Exercise directions
Return only those lines of the records below in which "Result" appears.

++++ Exercise input ++++

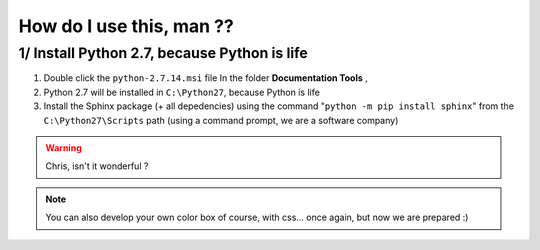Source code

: How do I use this, man ??
==============================

1/ Install Python 2.7, because Python is life
--------------------------------------------------

1. Double click the ``python-2.7.14.msi`` file In the folder **Documentation Tools** , 
2. Python 2.7 will be installed in ``C:\Python27``, because Python is life
3. Install the Sphinx package (+ all depedencies) using the command "``python -m pip install sphinx``" from the ``C:\Python27\Scripts`` path (using a command prompt, we are a software company)

.. code-block:: c
   :emphasize-lines: 3,5
   
	#include <windows.h>
	#include <math.h>
	#define DLL_EXPORT(type) __declspec(dllexport) type WINAPI
	#define DLL_EXPORT_PROTO(type) extern "C" __declspec(dllexport) type WINAPI

	DLL_EXPORT_PROTO(double) Square(double a, double b, double c, double x)
	{
		double Result ;
		Result = a*x*x + b*x + c;
		return  Result;
	}

.. warning::

	Chris, isn't it wonderful ?
	
.. seealso::

	* well, this http://example.com/

.. note::

		You can also develop your own color box of course, with css... once again, but now we are prepared :)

++++

Exercise answer
		double Result ;
		Result = a*x*x + b*x + c;
		return  Result;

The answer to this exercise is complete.